Abstract 807: Incremental Value of Clinical Data Beyond Claims to Predict 30-Day Outcomes Following Heart Failure Admission: Results From the AHA’s Get With the Guidelines-Heart Failure Registry
BACKGROUND: The value of clinical data to improve the prognostic ability of existing claims-based models for mortality and readmission among hospitalized heart failure patients is unknown.
METHODS: We linked hospitalizations from the Get With the Guidelines-Heart Failure registry with 100% Medicare inpatient claims. For each outcome–30-day mortality from admission and 30-day readmission after discharge–we fit two logistic models. The first included only claims-based comorbidities. The second also included ejection fraction, hemoglobin, serum creatinine, serum sodium, heart rate, blood pressure, and weight. For each model, we calculated the c-statistic, the generalized R2 statistic, and the difference in observed outcome rates among the highest and lowest deciles of predicted risk. We also fit hierarchical logistic models and classified sites into performance deciles based on the predicted random site effects.
RESULTS: There were 33,390 patients hospitalized from 2003– 06 from 342 sites eligible for the mortality model, of which 31,223 were discharged alive and eligible for the readmission model. Observed 30-day mortality was 10.9% and readmission was 21.5%. Mortality model discrimination substantially improved with the addition of clinical data (Table⇓) yet readmission model discrimination was not meaningfully changed. In the hierarchical mortality model, 5 of 34 sites identified as top-performing by the claims model were not considered such by the claims-clinical model; and 4 of 34 bottom-performing sites changed designation. There was almost complete agreement on site rankings between the claims and claims-clinical readmission models.
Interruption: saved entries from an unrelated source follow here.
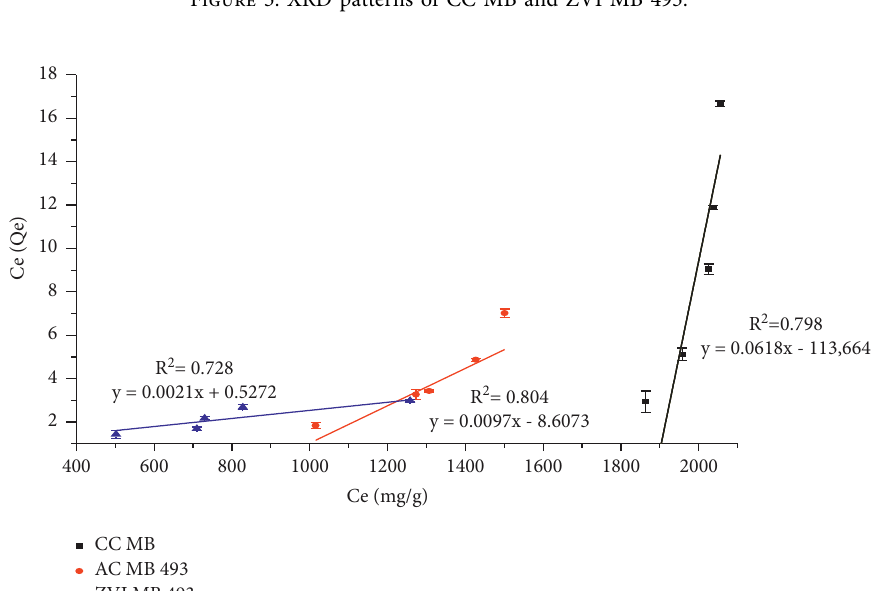
Figure 5: XRD patterns of CC MB and ZVI MB 493.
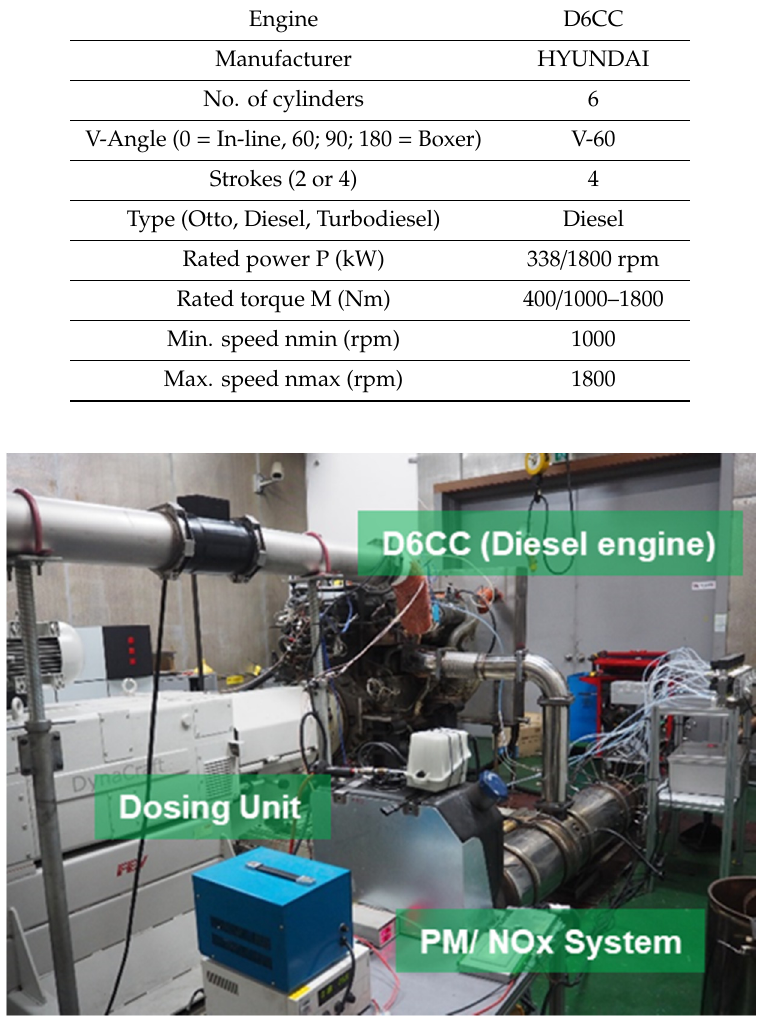
Figure 15. Experimental test and engine measurement setup.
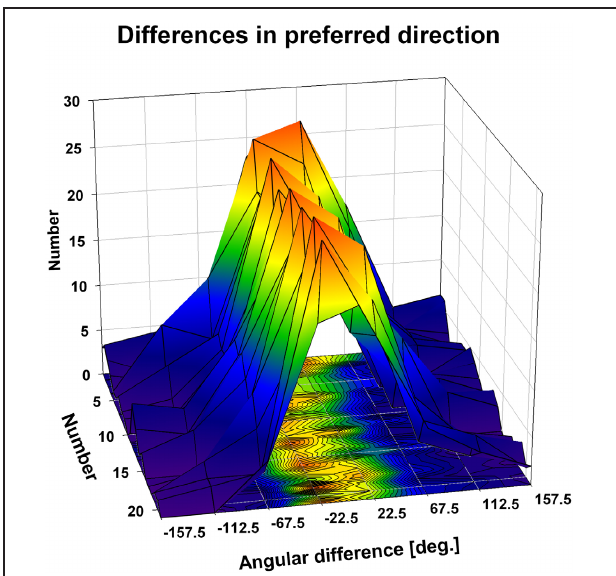
FIGURE 8 | Directional tuning as a function of disparity: population level. The three-dimensional plot shows color coded the distribution of the angular differences between preferred directions (PDs) of visual motion at different disparities. We computed for each neuron on a pairwise basis the angular difference between PDs obtained at different disparities in case the tunings were significant (Rayleigh test, p < 0 . 05). Given the seven different disparity values, this resulted in a maximum of 21 pairwise comparisons per neuron, represented by the y -axis of the x - y -base of the cube. Values were sorted for each condition (1–21) into 45 ◦ bins ( x -axis of the x - y -base). For all conditions, the angular differences clustered in the small value bins, i.e., around zero.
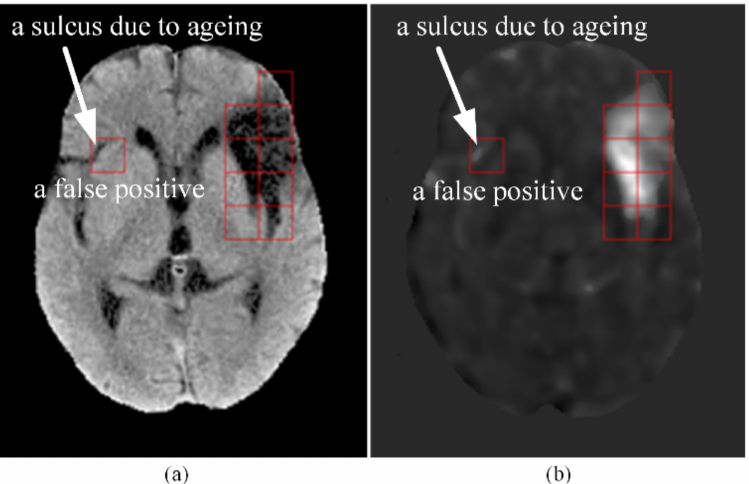
Figure 7. An example of a false positive caused by age mismatch between the control group and the patient group. ( a ) An elderly patient’s CT slice after Step P5. The dark area inside the red square on the right hemisphere was non-infarcted and was a sulcus due to ageing. ( b ) The t-score map of the CT slice after Step P7. Notice the high t-scores in the sulcus encompassed by the red square on the right hemisphere, which led to a false positive detection of this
CONCLUSIONS: Adding clinical data to claims data substantially improved prediction of mortality and shifted the mortality performance rankings for some sites. Clinical data did not meaningfully improve the claims-based readmission model, but neither model reliably predicted readmission.
This research has received full or partial funding support from the American Heart Association, National Center.